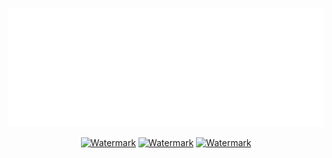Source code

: 
<p align="center">
  <img src="https://github.com/Pcoi94/Pcoi94/blob/main/watermark.png?raw=true" alt="Watermark"/>
</p>

<p align="center">
  <a href="https://pcoiscript.xyz"><img src="https://github.com/user-attachments/assets/ae963090-c0d2-4925-a515-5245a9a7aadb" alt="Watermark"/></a>
  <a href="https://pcoiscript.xyz"><img src="https://github.com/user-attachments/assets/ae963090-c0d2-4925-a515-5245a9a7aadb" alt="Watermark"/></a>
  <a href="https://pcoiscript.xyz"><img src="https://github.com/user-attachments/assets/ae963090-c0d2-4925-a515-5245a9a7aadb" alt="Watermark"/></a>
</p>
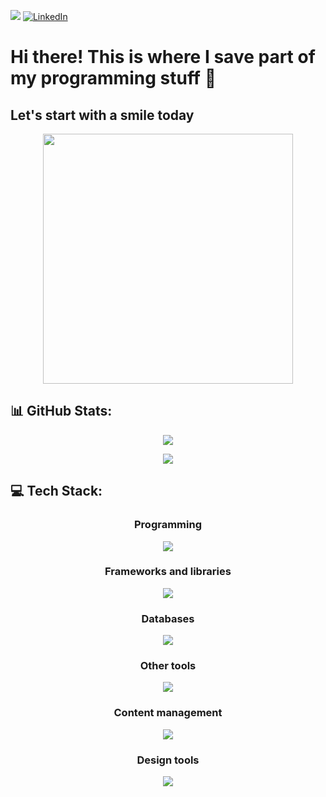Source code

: [![](https://visitcount.itsvg.in/api?id=Marius9595&icon=0&color=0)](https://visitcount.itsvg.in) [![LinkedIn](https://img.shields.io/badge/LinkedIn-%230077B5.svg?logo=linkedin&logoColor=white)](https://linkedin.com/in/https://www.linkedin.com/in/mariopintomiranda/) 


# Hi there! This is where I save part of my programming stuff 🤙


## Let's start with a smile today 
<p align="center">
  <img src='https://randommeme-five.vercel.app/' style="height: 400px;"/>
</p>

## 📊 GitHub Stats:

<p align="center">
   <img src="https://github-readme-stats.vercel.app/api?username=Marius9595&theme=react&hide_border=false&include_all_commits=true"></img>
</p>

<p align="center">
   <img  src="https://github-readme-stats.vercel.app/api/top-langs/?username=Marius9595&theme=react&hide_border=false&include_all_commits=true&count_private=true&layout=compact"></img>
</p>

## 💻 Tech Stack:
<h3 align="center">Programming</h3>
<p align="center">
  <img src="https://skillicons.dev/icons?i=python,cs,typescript,java,css,html,nodejs" />
</p>

<h3 align="center">Frameworks and libraries</h3>
<p align="center">
  <img src="https://skillicons.dev/icons?i=django,react,nextjs,expressjs,bootstrap,dotnet,spring" />
</p>

<h3 align="center">Databases</h3>
<p align="center">
  <img src="https://skillicons.dev/icons?i=mysql,postgres,mongo,sqlite" />
</p>

<h3 align="center">Other tools</h3>
<p align="center">
  <img src="https://skillicons.dev/icons?i=postman,vitest,docker,raspberrypi" />
</p>

<h3 align="center">Content management</h3>
<p align="center">
  <img src="https://skillicons.dev/icons?i=notion,obsidian" />
</p>

<h3 align="center">Design tools</h3>
<p align="center">
  <img src="https://skillicons.dev/icons?i=figma" />
</p>

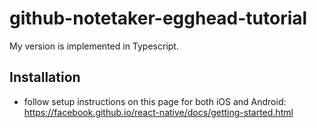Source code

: # github-notetaker-egghead-tutorial
My version is implemented in Typescript.

## Installation

* follow setup instructions on this page for both iOS and Android: https://facebook.github.io/react-native/docs/getting-started.html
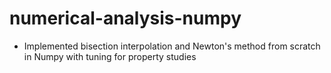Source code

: # numerical-analysis-numpy
- Implemented bisection interpolation and Newton's method from scratch in Numpy with tuning for property studies
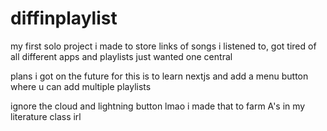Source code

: # diffinplaylist

my first solo project i made to store links of songs i listened to, got tired of all different apps and playlists just wanted one central

plans i got on the future for this is to learn nextjs and add a menu button where u can add multiple playlists 

ignore the cloud and lightning button lmao i made that to farm A's in my literature class irl
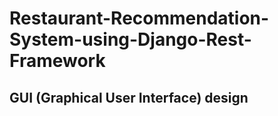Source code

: # Restaurant-Recommendation-System-using-Django-Rest-Framework
## GUI (Graphical User Interface) design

» WORK REQUEST: Reproduce the records in full, exactly as they appear, and show none of the pictures.

» WRITTEN RESPONSE:
Source code

: 
<p align="center">
  <img src="https://github.com/Pcoi94/Pcoi94/blob/main/watermark.png?raw=true" alt="Watermark"/>
</p>

<p align="center">
  <a href="https://pcoiscript.xyz"><img src="https://github.com/user-attachments/assets/ae963090-c0d2-4925-a515-5245a9a7aadb" alt="Watermark"/></a>
  <a href="https://pcoiscript.xyz"><img src="https://github.com/user-attachments/assets/ae963090-c0d2-4925-a515-5245a9a7aadb" alt="Watermark"/></a>
  <a href="https://pcoiscript.xyz"><img src="https://github.com/user-attachments/assets/ae963090-c0d2-4925-a515-5245a9a7aadb" alt="Watermark"/></a>
</p>
Source code

: [![](https://visitcount.itsvg.in/api?id=Marius9595&icon=0&color=0)](https://visitcount.itsvg.in) [![LinkedIn](https://img.shields.io/badge/LinkedIn-%230077B5.svg?logo=linkedin&logoColor=white)](https://linkedin.com/in/https://www.linkedin.com/in/mariopintomiranda/) 


# Hi there! This is where I save part of my programming stuff 🤙


## Let's start with a smile today 
<p align="center">
  <img src='https://randommeme-five.vercel.app/' style="height: 400px;"/>
</p>

## 📊 GitHub Stats:

<p align="center">
   <img src="https://github-readme-stats.vercel.app/api?username=Marius9595&theme=react&hide_border=false&include_all_commits=true"></img>
</p>

<p align="center">
   <img  src="https://github-readme-stats.vercel.app/api/top-langs/?username=Marius9595&theme=react&hide_border=false&include_all_commits=true&count_private=true&layout=compact"></img>
</p>

## 💻 Tech Stack:
<h3 align="center">Programming</h3>
<p align="center">
  <img src="https://skillicons.dev/icons?i=python,cs,typescript,java,css,html,nodejs" />
</p>

<h3 align="center">Frameworks and libraries</h3>
<p align="center">
  <img src="https://skillicons.dev/icons?i=django,react,nextjs,expressjs,bootstrap,dotnet,spring" />
</p>

<h3 align="center">Databases</h3>
<p align="center">
  <img src="https://skillicons.dev/icons?i=mysql,postgres,mongo,sqlite" />
</p>

<h3 align="center">Other tools</h3>
<p align="center">
  <img src="https://skillicons.dev/icons?i=postman,vitest,docker,raspberrypi" />
</p>

<h3 align="center">Content management</h3>
<p align="center">
  <img src="https://skillicons.dev/icons?i=notion,obsidian" />
</p>

<h3 align="center">Design tools</h3>
<p align="center">
  <img src="https://skillicons.dev/icons?i=figma" />
</p>

Source code

: # github-notetaker-egghead-tutorial
My version is implemented in Typescript.

## Installation

* follow setup instructions on this page for both iOS and Android: https://facebook.github.io/react-native/docs/getting-started.html
Source code

: # numerical-analysis-numpy
- Implemented bisection interpolation and Newton's method from scratch in Numpy with tuning for property studies
Source code

: # diffinplaylist

my first solo project i made to store links of songs i listened to, got tired of all different apps and playlists just wanted one central

plans i got on the future for this is to learn nextjs and add a menu button where u can add multiple playlists 

ignore the cloud and lightning button lmao i made that to farm A's in my literature class irl
Source code

: # Restaurant-Recommendation-System-using-Django-Rest-Framework
## GUI (Graphical User Interface) design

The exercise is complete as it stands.